### Exercise
Scan the material below for lines with the word "down" and reply with how many there are, nothing else.

### Task material
━━━
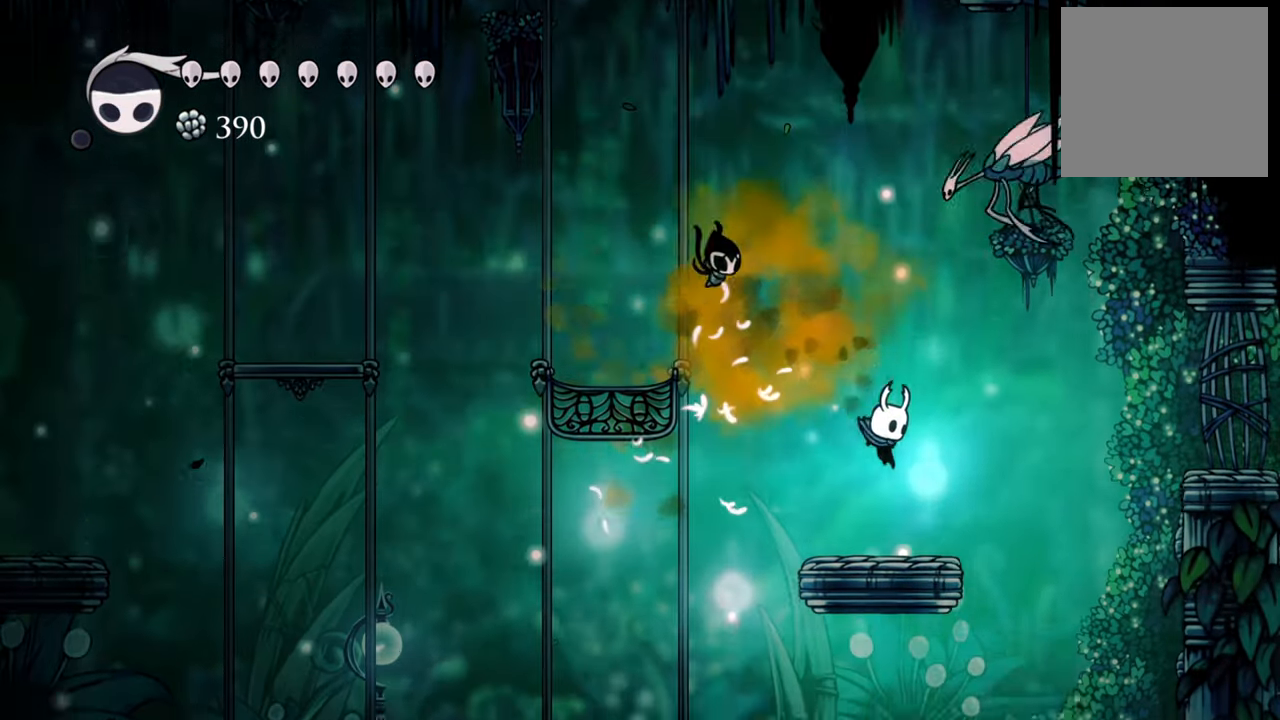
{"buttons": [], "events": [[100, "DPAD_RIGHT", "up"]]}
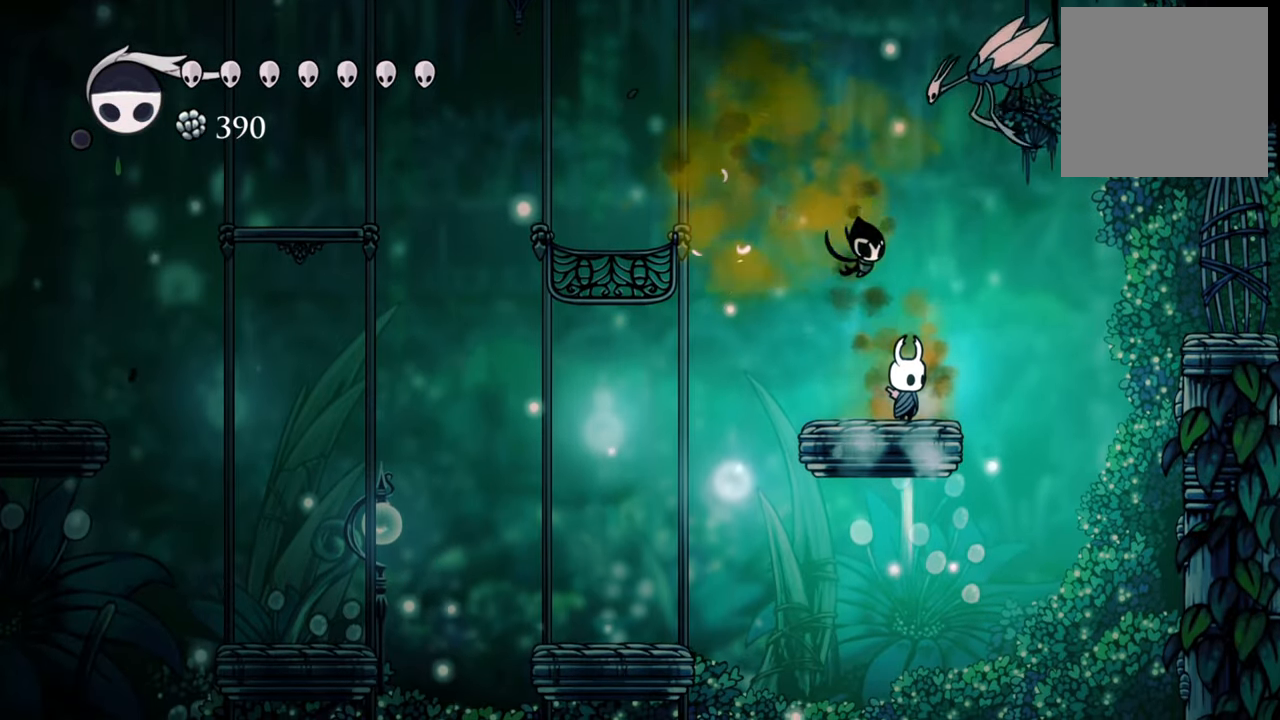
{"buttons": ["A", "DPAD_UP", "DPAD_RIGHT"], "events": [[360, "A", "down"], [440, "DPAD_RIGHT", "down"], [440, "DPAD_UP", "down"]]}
━━━
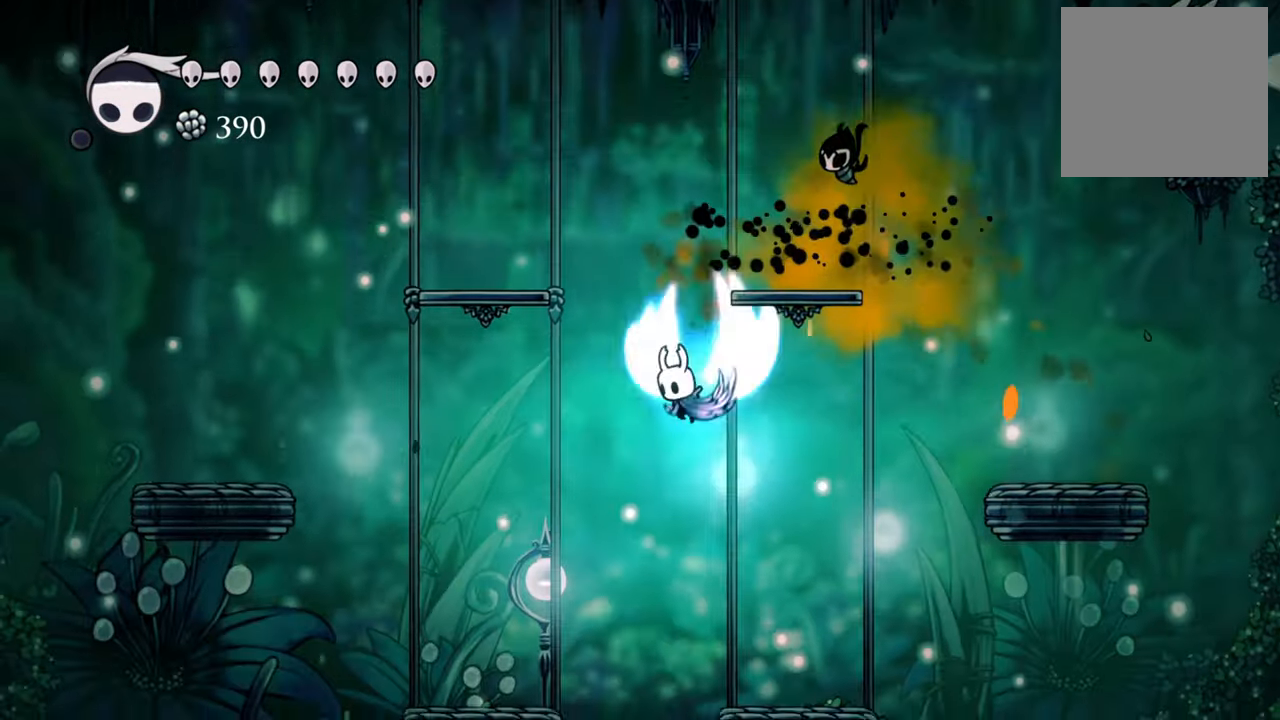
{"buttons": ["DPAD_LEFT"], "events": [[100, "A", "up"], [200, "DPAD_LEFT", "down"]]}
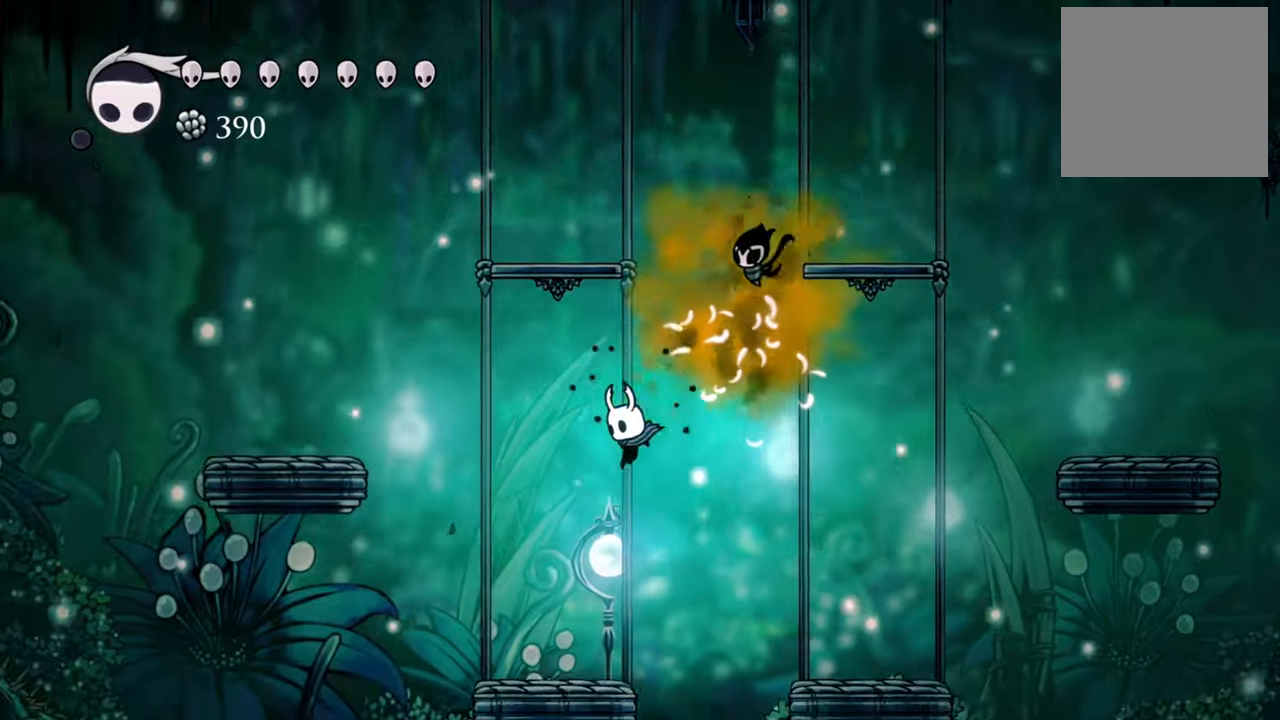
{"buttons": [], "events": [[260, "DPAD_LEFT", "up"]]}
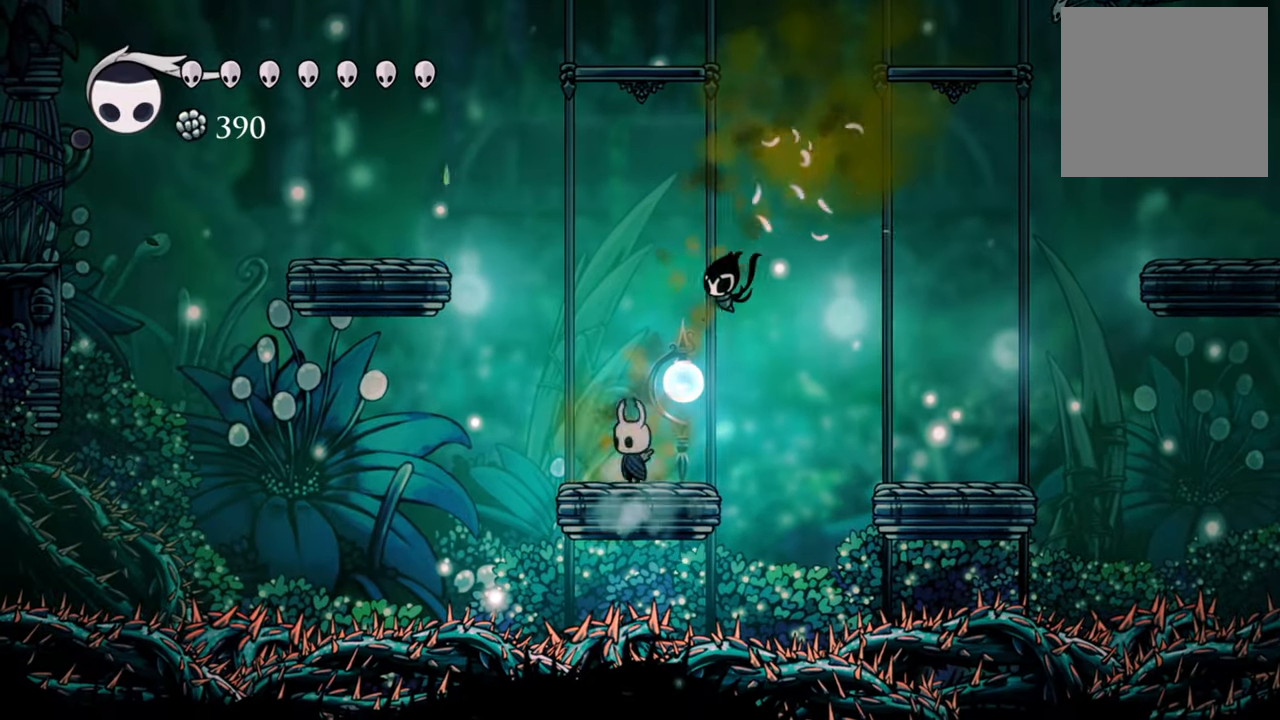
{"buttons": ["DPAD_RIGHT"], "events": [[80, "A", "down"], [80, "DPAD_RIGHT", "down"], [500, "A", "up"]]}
━━━
### Written solution
3